Archive for January, 2008

The Sounds of Christmas

Sunday, January 13th, 2008

To be far away from home is perhaps one of the hardest struggles that a Filipino overseas worker must face. To be away on Christmas, is much harder. Arriving in the US a few months before Christmas, I wondered what it was like celebrating the season in a foreign land, away for the first time from family and friends back home in the Philippines. I knew from stories of relatives and friends that Christmas in the US wasn’t the same as what we have in the islands, but I still felt some excitement as Christmas drew near since it was, of course, my first here. My uncles and aunties, who’ve been away from our country for a much longer time, had told me about how Christmas was celebrated in a different way in North America–that celebrations were much "quieter" here than in our third-world nation. But not until I was separated from my loved ones and experienced my first American Christmas, did I fully comprehend what Christmas truly meant to Filipinos.

Filipinos who are in the US usually tell folks back home that Christmas comes and goes like any ordinary day. To be fair, that’s not exactly accurate. Americans do celebrate Christmas, too. They bring out the tree, decorate it with bright lights and shiny trimmings, and flood it with gifts– some of which were bought as early as November during the Thanksgiving Sale. Some even put lights that snake around the entire house, much like what we do back in the homeland. There were parties, too.

Filipinos here try to do as much as they can to celebrate Christmas in the same way that they do in the Philippines. In the Filipino church that I go to, we had our own Simbang Gabi, although it was shorter by 12 days. We sang Christmas carols, exchanged gifts, and laid out a feast of Filipino food, including the lechon, pinakbet, adobo, lumpiang shanghai, and all the pancit you can eat. It was a feast that could’ve fed an entire barangay back home and still had plenty left to give each one a take-away bag.

Christmas at our house here in LA, where I stay with my relatives, was very much the same back home. There were presents and food–the traditional Christmas ham was roasted perfectly in the oven; and what Filipino Christmas would be complete without the videoke machine? We sang to our hearts delight naturally like any true Filipino would.
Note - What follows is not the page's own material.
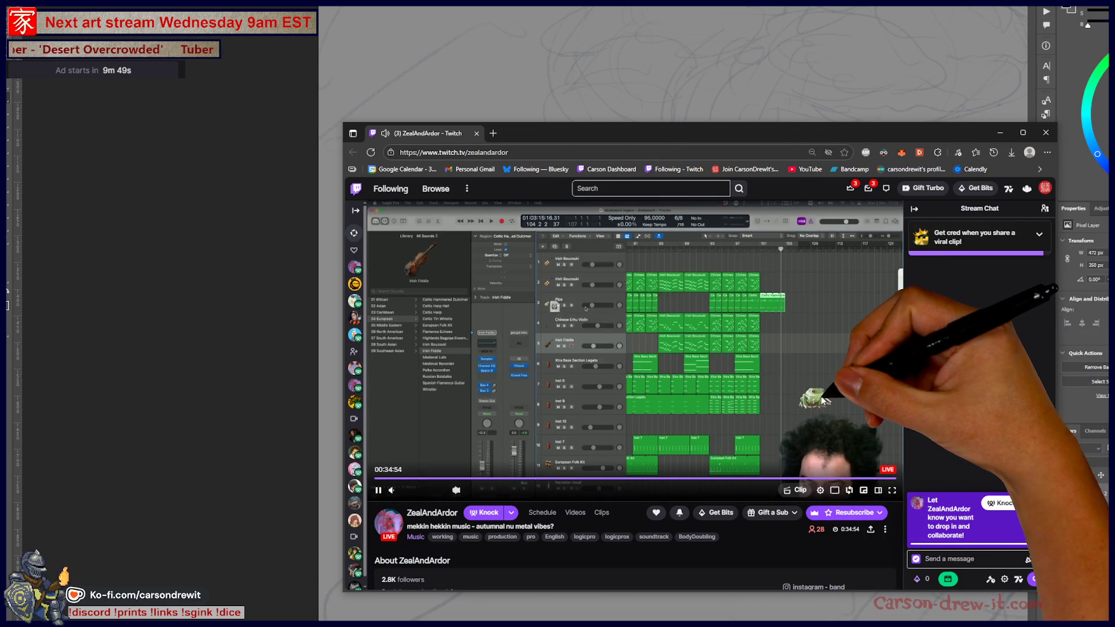
left_click_drag(940, 134, 861, 129)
Inside our house, if I closed my eyes, I could feel the same warmth of Christmas as though I was back home, but the moment I stepped outside, there was hardly anything that would tell me that it was Christmas time. Except for a handful of houses (which were mostly Filipino-owned homes), there were no Christmas lights and parols that blink and chime throughout the night and could light up an entire archipelago; there were no children knocking on doors and singing their own versions of Jingle Bells and Ang Pasko Ay Sumapit in the most incongruous melodies and highly improvised lyrics–the same children who repeatively go back to your house and pretend they weren’t there just minutes ago by disguising their voices or changing their clothes; there were no neighbors who played the same Christmas song over and over until you could hear it playing in your sleep; there were no Christmas carols blasting out of radios that played so loud you could hardly hear your own thoughts; there was no mad rush at the mall the kind we have back home where every corner and every nook of every shopping center was filled with holiday shoppers; there were neither lanterns nor banners hanging on street posts to show that Christmas has come: the streets were bare; and lastly, Christmas passed in the US literally without fireworks.

The last one I missed the most. In the thirty years of my life, there were always firecrackers and fireworks during Christmas and especially during the New Year celebrations. Fireworks–whether it was a simple "fountain" or the extravagant fireworks display arranged by the rich Chinese family in the local community–usually served as a high point in the holiday celebrations for Filipinos. Here in the US, there were no children playing lusis; there were no teenagers making bamboo canons; and there were no adults playing with firecrackers like children. (Of course, there was no one here getting their fingers blasted by a misfiring bawang or superlolo, but the number of firecraker victims in our country is steadily declining.)

Christmas and New Year passed quietly here where I’m trying to build a second home. I’ve just had my first taste of Christmas in this foreign land and it has made me appreciate more the little things that make up our celebrations back in the islands. Being so many miles away has made me realize what makes the season a truly special time for Filipinos. Unlike here in the US, Christmas unites our entire country in joyous celebration and there is a party atmosphere everythere. Everybody is singing the same holiday songs and everyone has the same goal: to celebrate the birth of Jesus in whatever means available. It didn’t matter if there was food prepared in the family table, Christmas cheer was free and everyone was invited to party. Despite the hardships throughout the year, everyone is either cheerful or ready to cheer up others. The "sounds of Christmas" echoes across the country and that’s what makes a world of difference.